* Work task *
Keeping every line intact, print the records that follow.

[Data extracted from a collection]
Start of Block

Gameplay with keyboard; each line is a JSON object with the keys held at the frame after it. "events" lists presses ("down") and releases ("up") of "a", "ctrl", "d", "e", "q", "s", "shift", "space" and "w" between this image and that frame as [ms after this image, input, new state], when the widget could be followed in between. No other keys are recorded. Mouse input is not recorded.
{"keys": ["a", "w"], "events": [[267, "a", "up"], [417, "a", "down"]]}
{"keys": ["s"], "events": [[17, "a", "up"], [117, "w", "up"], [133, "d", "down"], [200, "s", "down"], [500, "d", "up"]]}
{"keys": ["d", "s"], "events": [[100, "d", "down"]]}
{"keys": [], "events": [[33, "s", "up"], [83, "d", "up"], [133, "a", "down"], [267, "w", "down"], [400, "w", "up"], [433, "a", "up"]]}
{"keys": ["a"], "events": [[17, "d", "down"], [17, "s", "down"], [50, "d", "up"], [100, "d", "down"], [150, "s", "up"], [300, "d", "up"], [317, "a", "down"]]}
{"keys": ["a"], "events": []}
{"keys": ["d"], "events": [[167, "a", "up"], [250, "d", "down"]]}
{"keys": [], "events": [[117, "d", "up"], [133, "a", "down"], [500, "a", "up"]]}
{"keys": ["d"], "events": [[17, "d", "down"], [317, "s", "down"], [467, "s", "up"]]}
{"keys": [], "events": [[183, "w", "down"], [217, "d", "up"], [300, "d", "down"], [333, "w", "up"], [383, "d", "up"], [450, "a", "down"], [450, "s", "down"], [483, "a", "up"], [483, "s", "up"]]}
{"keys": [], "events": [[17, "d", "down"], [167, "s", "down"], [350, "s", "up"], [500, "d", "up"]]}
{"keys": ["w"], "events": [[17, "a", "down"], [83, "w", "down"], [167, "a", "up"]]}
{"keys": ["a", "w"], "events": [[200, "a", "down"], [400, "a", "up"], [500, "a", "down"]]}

End of Block

* Reply *
Gameplay with keyboard; each line is a JSON object with the keys held at the frame after it. "events" lists presses ("down") and releases ("up") of "a", "ctrl", "d", "e", "q", "s", "shift", "space" and "w" between this image and that frame as [ms after this image, input, new state], when the widget could be followed in between. No other keys are recorded. Mouse input is not recorded.
{"keys": ["a", "w"], "events": [[267, "a", "up"], [417, "a", "down"]]}
{"keys": ["s"], "events": [[17, "a", "up"], [117, "w", "up"], [133, "d", "down"], [200, "s", "down"], [500, "d", "up"]]}
{"keys": ["d", "s"], "events": [[100, "d", "down"]]}
{"keys": [], "events": [[33, "s", "up"], [83, "d", "up"], [133, "a", "down"], [267, "w", "down"], [400, "w", "up"], [433, "a", "up"]]}
{"keys": ["a"], "events": [[17, "d", "down"], [17, "s", "down"], [50, "d", "up"], [100, "d", "down"], [150, "s", "up"], [300, "d", "up"], [317, "a", "down"]]}
{"keys": ["a"], "events": []}
{"keys": ["d"], "events": [[167, "a", "up"], [250, "d", "down"]]}
{"keys": [], "events": [[117, "d", "up"], [133, "a", "down"], [500, "a", "up"]]}
{"keys": ["d"], "events": [[17, "d", "down"], [317, "s", "down"], [467, "s", "up"]]}
{"keys": [], "events": [[183, "w", "down"], [217, "d", "up"], [300, "d", "down"], [333, "w", "up"], [383, "d", "up"], [450, "a", "down"], [450, "s", "down"], [483, "a", "up"], [483, "s", "up"]]}
{"keys": [], "events": [[17, "d", "down"], [167, "s", "down"], [350, "s", "up"], [500, "d", "up"]]}
{"keys": ["w"], "events": [[17, "a", "down"], [83, "w", "down"], [167, "a", "up"]]}
{"keys": ["a", "w"], "events": [[200, "a", "down"], [400, "a", "up"], [500, "a", "down"]]}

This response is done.